What you should do - Transcribe the lines from the items below word for word, starting at the line containing "América Futebol Clube" and ending at the line containing "0 Vermelhos", with both of those lines included.

------------------------------------------------------------------------

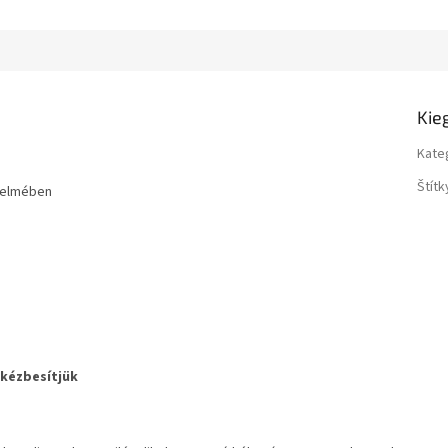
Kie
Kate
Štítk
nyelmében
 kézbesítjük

------------------------------------------------------------------------

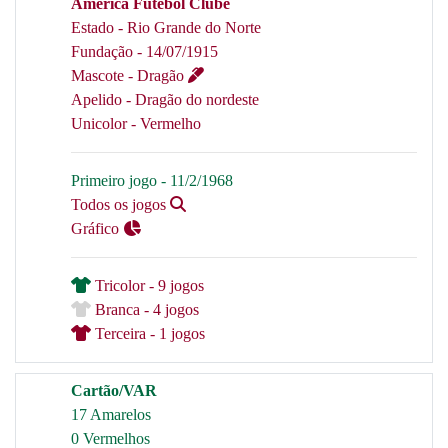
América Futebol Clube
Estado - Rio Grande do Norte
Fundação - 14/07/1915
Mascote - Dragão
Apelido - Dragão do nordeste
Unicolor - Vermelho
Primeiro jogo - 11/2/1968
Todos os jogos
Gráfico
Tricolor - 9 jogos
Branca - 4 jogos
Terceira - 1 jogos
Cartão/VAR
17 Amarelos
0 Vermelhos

------------------------------------------------------------------------

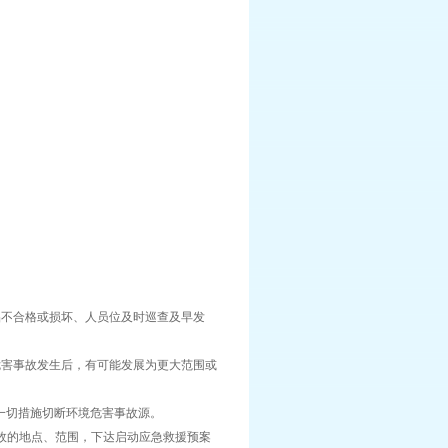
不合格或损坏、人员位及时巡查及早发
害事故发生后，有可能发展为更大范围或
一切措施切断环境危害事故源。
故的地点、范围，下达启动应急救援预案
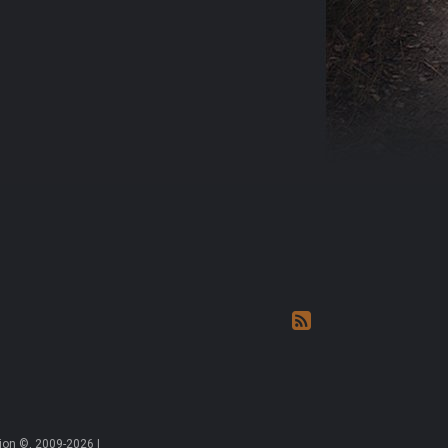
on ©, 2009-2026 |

------------------------------------------------------------------------

Solution for this problem -
América Futebol Clube
Estado - Rio Grande do Norte
Fundação - 14/07/1915
Mascote - Dragão
Apelido - Dragão do nordeste
Unicolor - Vermelho
Primeiro jogo - 11/2/1968
Todos os jogos
Gráfico
Tricolor - 9 jogos
Branca - 4 jogos
Terceira - 1 jogos
Cartão/VAR
17 Amarelos
0 Vermelhos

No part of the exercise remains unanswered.